Exercise prompt:
From the line with "buf (d3, x0, x1);" to the final line of the records, every line is to be duplicated exactly, both of those lines included.

Record excerpts:
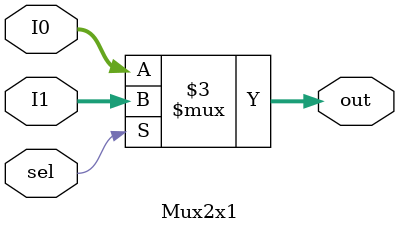
<source format=v>
`timescale 1ns / 1ps

module Mux2x1(
    input [4:0] I0,
    input [4:0] I1,
    input sel,
    output reg [4:0] out
    );

always @ (*)
begin
	if(sel)
		out = I1;
	else
		out = I0;
end

endmodule

</source>
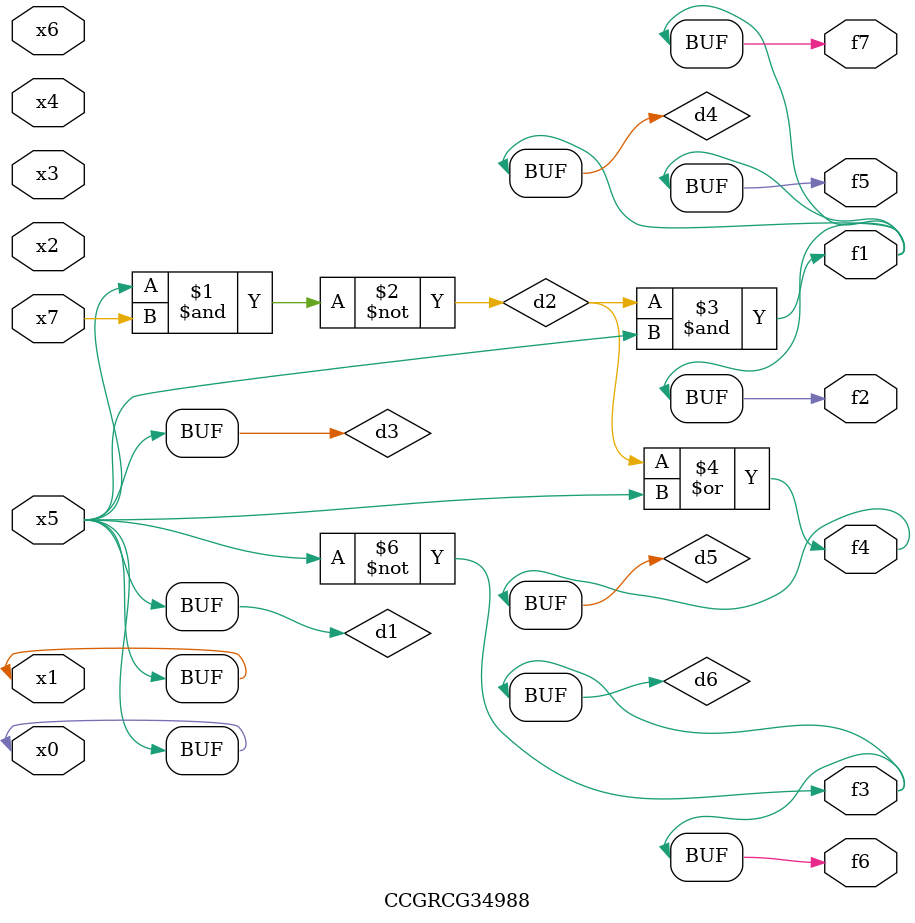
<source format=v>
module CCGRCG34988(
	input x0, x1, x2, x3, x4, x5, x6, x7,
	output f1, f2, f3, f4, f5, f6, f7
);

	wire d1, d2, d3, d4, d5, d6;

	buf (d1, x0, x5);
	nand (d2, x5, x7);
	buf (d3, x0, x1);
	and (d4, d2, d3);
	or (d5, d2, d3);
	nor (d6, d1, d3);
	assign f1 = d4;
	assign f2 = d4;
	assign f3 = d6;
	assign f4 = d5;
	assign f5 = d4;
	assign f6 = d6;
	assign f7 = d4;
endmodule

</source>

Problem solution:
	buf (d3, x0, x1);
	and (d4, d2, d3);
	or (d5, d2, d3);
	nor (d6, d1, d3);
	assign f1 = d4;
	assign f2 = d4;
	assign f3 = d6;
	assign f4 = d5;
	assign f5 = d4;
	assign f6 = d6;
	assign f7 = d4;
endmodule

</source>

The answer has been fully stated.